After months of discussion, LBG has decided to terminate a contract for the recently merged Standard Life Aberdeen to manage £109bn ($153bn, €123bn) of assets on behalf of the bank’s Scottish Widows insurance business.
The asset manager and the British retail bank agreed to discuss the future of their arrangement in the six months after the merger between Standard Life and Aberdeen was finalised.
When no agreement had been reached, Scottish Widows decided to walk away from its partnership with Standard Life Aberdeen and review its long-term asset management arrangements.
The fund group’s shares were rattled following the news, sinking more than 5% as trading began on Thursday.
Aberdeen began managing the LBG assets when it bought Scottish Widows back in 2014. However, post-merger with Standard Life, the unified group became “a material competitor” to the bank’s investment and pensions subsidiary, explained Antonio Lorenzo, chief executive of Scottish Widows and group director of insurance & wealth.
“Given the merger of Standard Life and Aberdeen has resulted in our assets being managed by a material competitor, it is now appropriate to review our long-term asset management arrangements to ensure they remain up-to-date and that customers continue to receive good service and investment performance,” he said in a statement.
“Therefore, we will begin an in-depth assessment of the market to identify a long-term strategic partner, or partners, to manage the current £109bn of assets.”
The Scottish Widows contract was not an insignificant one for the fund group, representing 17% of its total £646bn AUM. That said, it only accounted for 5% of the firm’s total revenue in 2017.

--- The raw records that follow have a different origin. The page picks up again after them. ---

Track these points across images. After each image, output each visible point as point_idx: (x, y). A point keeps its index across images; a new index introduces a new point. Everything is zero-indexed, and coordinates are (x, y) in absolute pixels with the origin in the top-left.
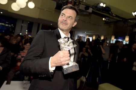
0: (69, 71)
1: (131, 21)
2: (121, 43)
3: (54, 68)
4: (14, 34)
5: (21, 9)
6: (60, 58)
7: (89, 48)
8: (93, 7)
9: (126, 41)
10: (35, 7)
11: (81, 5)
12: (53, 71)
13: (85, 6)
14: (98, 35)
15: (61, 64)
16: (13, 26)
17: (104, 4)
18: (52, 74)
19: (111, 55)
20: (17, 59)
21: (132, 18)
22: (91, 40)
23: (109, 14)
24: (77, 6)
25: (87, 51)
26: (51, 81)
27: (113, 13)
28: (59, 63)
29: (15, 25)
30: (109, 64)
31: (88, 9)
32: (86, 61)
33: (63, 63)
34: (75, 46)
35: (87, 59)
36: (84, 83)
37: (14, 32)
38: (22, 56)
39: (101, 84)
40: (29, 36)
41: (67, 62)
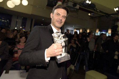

Keith Skeoch and Martin Gilbert, Standard Life Aberdeen’s co-chief executives, told shareholders that they were “disappointed by this decision” considering “the strong performance and good service we have delivered for LBG, Scottish Widows and their customers”.
“We will be discussing the implications of this with LBG and Scottish Widows,” the pair added.
Standard Life Aberdeen has said it will be taking a £40m impairment charge on “the intangible asset” relating to the LBG customer relationship.
Lloyds loss strikes ‘sour note’
Laith Khalaf, senior analyst at Hargreaves Lansdown, said that LBG’s decision to walk was hardly surprising given the rivalry between Standard Life and Scottish Widows, so “the prospect of one group managing the fund range of the other was never going to sit entirely comfortably in the corridors of power in Edinburgh”.
While “losing this book of business would strike a sour note for the Standard Life Aberdeen merger, and undermines some of the rationale for joining forces”, Khalaf said it’s worth noting that “the sort of funds involved are not run by the star managers of the stable, rather they are the sort of strategies that feature in older pension contracts sold under the Scottish Widows banner”.
“Lloyds and Scottish Widows now have 12 months to find a new home for this money,” he added. “You might think that with £109bn of assets on offer this might be an easy task, but these funds have to be managed at relatively low cost with enough margin for both the investment manager and Lloyds to make a turn. They will also find the field of suitors may be limited by the fact that some of the candidates come with the same baggage as Standard Life Aberdeen, namely a presence in the workplace pensions market.”
Lloyds could look to rebuild its own investment management capabilities, suggested Khalaf, but “12 months doesn’t give the bank a great deal of time to pull off such a big u-turn, having sold SWIP to Aberdeen only a few years ago, so this doesn’t look like a serious prospect for the time being”.